Today the online space seems to be surrounded by the cloud. This is something that would have surprised business owners a few years ago when they were still wondering if and how the cloud would unfold – especially in regulated industries. However, now that it is 2018 it is safe to say that every business uses some type of cloud services. This is driven by the recent explosion in data sources and the pressure that is brought with it regarding using such data in a meaningful way. The cloud can do this from all standpoints today – from giving businesses a place to store data to also providing them with access to applications that they can use to act on this same data.
For those who still are not convinced about the growth of the cloud, all one must do is look at just how fast spending on these services has also grown. In 2015, Gartner predicted that global enterprises would spend $140bn on on-premises data centre systems. Since then, there has been a major reallocation of IT budgets as businesses move to quickly adopt public and private cloud services. Now businesses no longer rely solely on on-premises data centre systems. Instead, they find themselves spending more money on IT infrastructure for deployment in cloud environments. This will result in the cloud becoming a $266bn business by the year 2021 – a number that does not even take the deployment of private, public and hybrid clouds into consideration.

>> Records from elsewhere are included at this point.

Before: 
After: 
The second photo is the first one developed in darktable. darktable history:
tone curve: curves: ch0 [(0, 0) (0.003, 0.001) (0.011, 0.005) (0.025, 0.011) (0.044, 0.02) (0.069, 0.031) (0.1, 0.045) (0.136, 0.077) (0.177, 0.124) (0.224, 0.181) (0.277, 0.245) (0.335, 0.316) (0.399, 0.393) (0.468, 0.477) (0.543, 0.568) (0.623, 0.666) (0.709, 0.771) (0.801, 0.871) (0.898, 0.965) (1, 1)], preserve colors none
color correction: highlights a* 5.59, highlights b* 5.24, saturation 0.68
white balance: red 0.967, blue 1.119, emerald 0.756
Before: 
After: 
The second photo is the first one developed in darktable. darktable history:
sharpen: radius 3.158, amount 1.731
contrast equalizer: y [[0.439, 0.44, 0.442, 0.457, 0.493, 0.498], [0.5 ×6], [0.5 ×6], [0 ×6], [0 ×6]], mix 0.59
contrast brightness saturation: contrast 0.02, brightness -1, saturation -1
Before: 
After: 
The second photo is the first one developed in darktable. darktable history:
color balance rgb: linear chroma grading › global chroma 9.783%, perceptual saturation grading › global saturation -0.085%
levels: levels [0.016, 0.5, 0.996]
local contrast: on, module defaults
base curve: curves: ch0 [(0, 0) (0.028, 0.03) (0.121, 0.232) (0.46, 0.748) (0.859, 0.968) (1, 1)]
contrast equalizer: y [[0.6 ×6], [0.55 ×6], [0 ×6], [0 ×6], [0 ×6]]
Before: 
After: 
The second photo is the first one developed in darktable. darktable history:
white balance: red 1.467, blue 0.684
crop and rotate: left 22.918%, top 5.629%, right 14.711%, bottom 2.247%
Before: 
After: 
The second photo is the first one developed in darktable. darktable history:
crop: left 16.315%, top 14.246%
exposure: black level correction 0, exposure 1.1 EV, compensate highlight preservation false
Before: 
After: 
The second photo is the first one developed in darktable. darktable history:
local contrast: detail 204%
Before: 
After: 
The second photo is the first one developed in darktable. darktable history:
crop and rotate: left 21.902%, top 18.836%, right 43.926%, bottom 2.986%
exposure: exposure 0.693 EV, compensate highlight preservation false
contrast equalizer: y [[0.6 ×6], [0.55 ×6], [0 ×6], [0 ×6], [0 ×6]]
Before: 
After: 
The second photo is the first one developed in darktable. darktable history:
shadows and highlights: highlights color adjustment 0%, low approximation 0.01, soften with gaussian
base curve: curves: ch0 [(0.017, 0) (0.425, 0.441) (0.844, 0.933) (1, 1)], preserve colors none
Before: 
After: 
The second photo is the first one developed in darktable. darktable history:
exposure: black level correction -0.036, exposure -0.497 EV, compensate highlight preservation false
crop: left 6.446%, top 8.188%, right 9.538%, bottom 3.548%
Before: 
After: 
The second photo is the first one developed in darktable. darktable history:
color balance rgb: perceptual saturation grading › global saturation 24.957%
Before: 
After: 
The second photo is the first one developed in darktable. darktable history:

Ensuring System Security and Reliability
Unexpected downtime can cost any company thousands of dollars in terms of lost productivity. This is a continual concern for any IT department. If security breaches or natural disasters occur, they could wipe out IT infrastructure. The only thing that could save a company here is moving to the cloud. Doing so will eliminate any concern regarding data backup and disaster recovery since most of them offer 24/7 network monitoring and fully redundant failover systems that guarantee firms will be back online quickly. With how competitive businesses are today, this is a much-needed advantage. A business needs to be agile, scalable, and reliable – all things the cloud enables.
CMS Wire says next year enterprises will find themselves looking at multi-cloud strategies instead of strategies that are built around a single cloud. More specifically, it expects businesses to split their production workloads across more than one public cloud since they do not want to be locked into just one. This often leads to significant cost reduction when it comes to infrastructure – often as much as millions of dollars in savings per year.
The cloud can also help make business communication easier with an enterprise business phone system. Houk Consulting says that while email has been a business communication staple for decades, it does not always do what you need it to do – especially when it comes to telecommuting and remote workers. However, cloud-based services (e.g. Skype, GoToMeeting) let employees who are located in different locations communicate effortlessly and they can even use their computer’s built-in microphone and camera to do so. This makes it easier to host meetings, but there is more: The cloud makes day-to-day text-based chats easier too. Software like Microsoft Teams lets people create various channels for discussion. Firms can also send group messages and share files too.
Stabilising IT Costs
Surprisingly, this leads to more stable IT costs. This is great news for companies who typically do not put much thought into their IT budget until all their other costs and variables are accounted for. When this happens, the traditional IT infrastructure that is housed on-premise rapidly grows outdated and needs to be replaced, but most companies cannot afford to do this since they have not paid enough attention to their IT budget in the first place. Couple with that the unpredictability of these costs and Symquest one can see why this becomes a real problem.
Nevertheless, technology runs in cycles, creating an iterative, expensive process. This is because not all IT components last for the same amount of time. As such, servers may need to be refreshed one year, then the next year storage may need to be upgraded, then another year network switching needs to be updated, and the endless cycle continues. Due to the cost of these things, some may choose to defer these upgrades, but this is not something any firm can afford to do either since it negatively impacts a company’s productivity and efficiency.
Not only is all of this taken care of by a move to the cloud, but the costs of technology each month also become much more predictable. This means that capital expenses for in-house IT are reduced since infrastructure and storage are now managed off-site. Ultimately, a company is now only responsible for paying for space and functionality that it needs – a price that is predictable even as they scale and grow.
Increasing Productivity and Business Agility
In 2017 a survey was conducted in which manufacturers said the top benefits of cloud computing go beyond cost savings. About 72% of them cited higher productivity while another 60% cited business agility as the most important ways cloud computing has changed the way their companies do business today. These are strategic advantages instead of just monetary savings, which should not surprise anyone since order production and fulfilment are dictated by customer demand today – continual fluctuation companies must remain agile enough to keep up with. Cloud-based solutions integrated with ERP (enterprise resource planning) and MRP (material requirements planning) software helps keep things running smoothly because they provide a business with complete visibility into the production process so it can quickly adapt to any changes therein.
Compare the Cloud says that while you do not need to adopt every technological change that comes along, a company does need to be in a position to quickly and easily test them so that they can decide if it wants to adopt them. This is yet another thing that is so appealing about cloud computing – the ability to help create an agile business.